State-owned English language television Press TV reported that Tehran will not shift its entire stock of low-enriched uranium (LEU) -- as hinted at by the proposed deal -- indicating Tehran would demand changes to it.
The UN's International Atomic Energy Agency (IAEA), which drafted the deal, refused to comment on the reports, saying it is awaiting Iran's official response.
But EU foreign policy chief Javier Solana welcomed Tehran's reported acceptance and said he hoped to talk to Iranian officials on Wednesday, although he did not think the deal required any great adjustments.
"The deal was a good deal and I don't think this requires fundamental changes," he told reporters after talks with EU foreign ministers in Luxembourg, adding that "it's very difficult to know what it means: important changes."
Since 2006, Solana has been negotiating on behalf of world powers to try to persuade Iran to enter talks on suspending enrichment work in exchange for political and economic benefits.
The Iranian television reports come a day after Foreign Minister Manouchehr Mottaki, in a first official response, said Iran might ship part of its LEU abroad, but buying the fuel from a foreign supplier was still an option.

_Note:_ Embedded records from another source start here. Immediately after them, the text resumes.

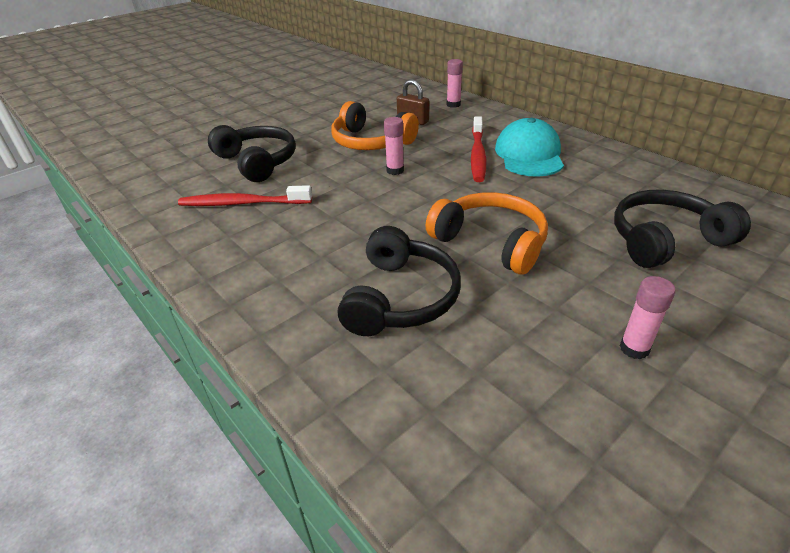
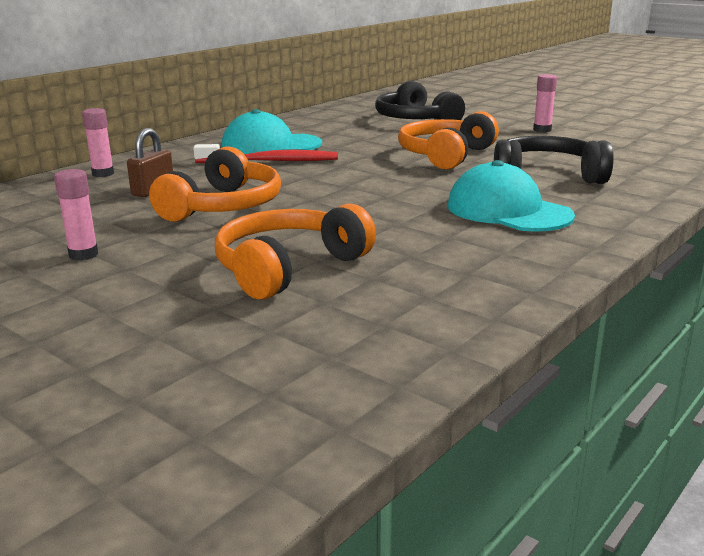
camera: 100 degrees left, 15 degrees down
(243, 203) = (422, 256): red toothbrush -> none
(257, 162) = (288, 268): black headphones -> orange headphones
(307, 252) = (508, 211): none -> turquoise cap
(395, 170) = (312, 190): pink glue stick -> pink glue stick (83, 255)

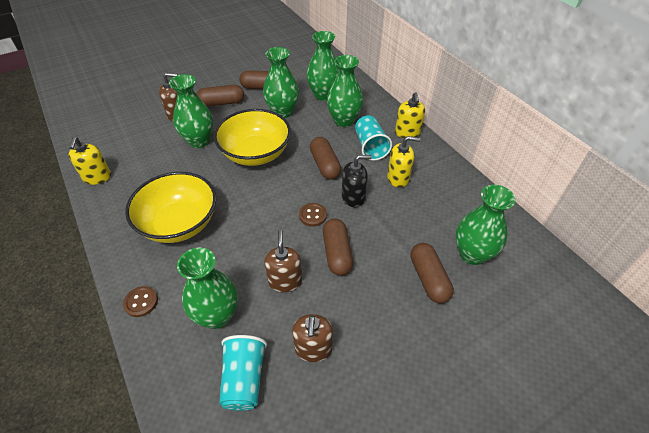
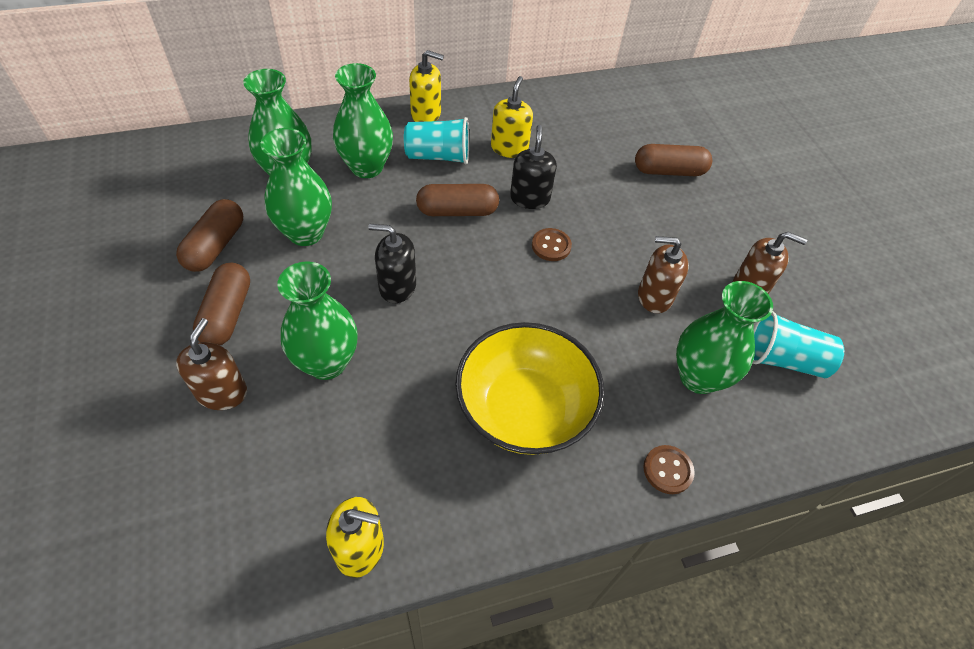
camera: 80 degrees left, 5 degrees up
(255, 153) = (397, 286): yellow bowl -> black soap dispenser
(337, 253) = (619, 237): brown capsule -> none
(472, 254) = (642, 129): green vase -> none

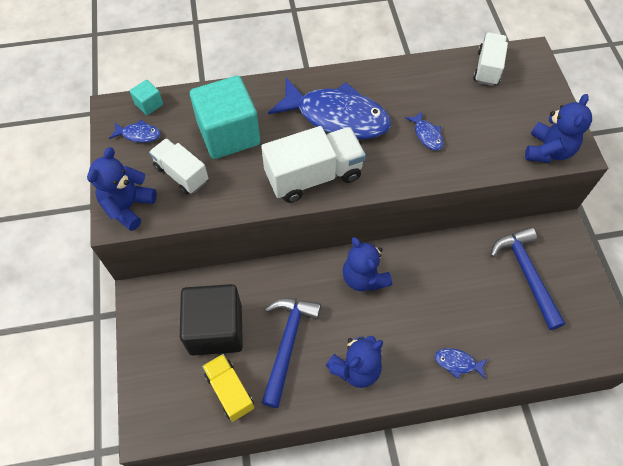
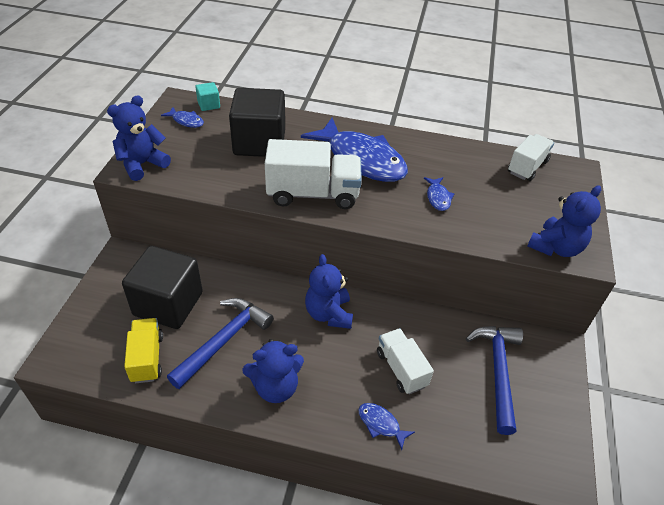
camera: 20 degrees right, 15 degrees down
(181, 174) = (201, 157): white truck -> white truck (401, 369)
(229, 134) = (259, 143): turquoise cube -> black cube

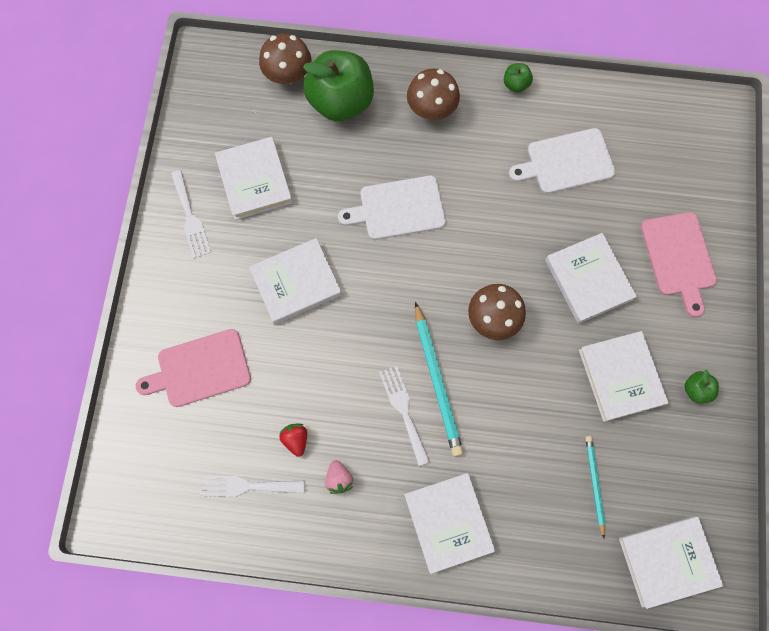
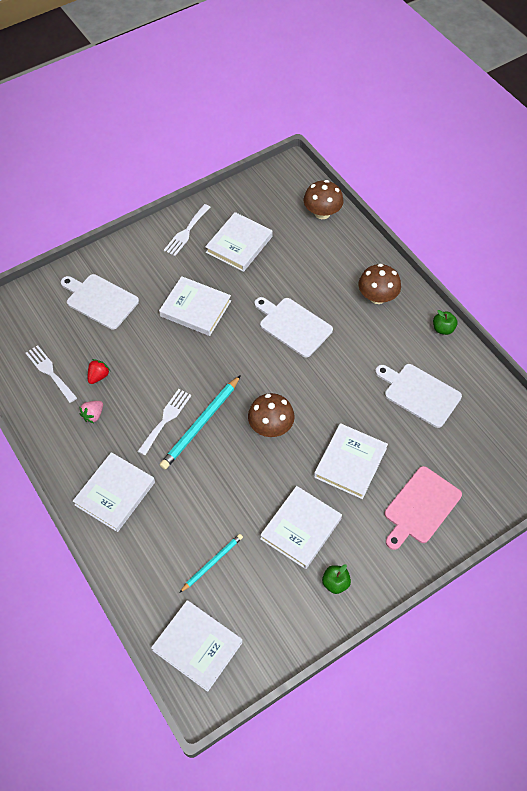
camera: 50 degrees right, 15 degrees down
(200, 369) = (100, 300): pink cutting board -> white cutting board
(341, 102) = (332, 249): green apple -> none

France says the deal calls for Tehran to export to Russia more than 1,200 kilos (2,640 pounds) of its 3.5 percent LEU for refining up to 20 percent purity to fuel a Tehran research reactor that makes medical isotopes.
World powers back this, as they fear Iran intends to enrich its LEU to even higher levels for use in atomic weapons. Another plus from their perspective is that the Tehran facility is closely monitored by the IAEA.
Tehran says its enrichment drive -- the most controversial aspect of its nuclear project -- is peaceful.
The IAEA drafted the uranium exchange deal during talks held between Iran and France, Russia and the United States earlier this month in Vienna.
Iran was to give its response to the deal last Friday but delayed it until this week amid stiff opposition from some top officials.
Influential hardline MP Mohammad Kosari, a member of parliament's committee on national security and foreign policy, said he "rejects the deal," which he says will also "be rejected by the majlis (parliament) by a high margin."
It was unclear whether parliament's approval was essential for the deal.
But committee chairman Alaeddin Borujerdi said Iran should hand over its LEU in batches as it would help in "confidence-building" with world powers.
"We provide part of 3.5 percent enriched uranium to the party in the deal and once we receive the 20 percent, we give another batch of 3.5 percent," Borujerdi was quoted as saying by ILNA news agency.
"In other words not all the fuel (LEU) will be handed over in one batch."
Iran is estimated to have 1,500 kilos of LEU at its enrichment plant in the central city of Natanz, produced in defiance of three sets of UN sanctions.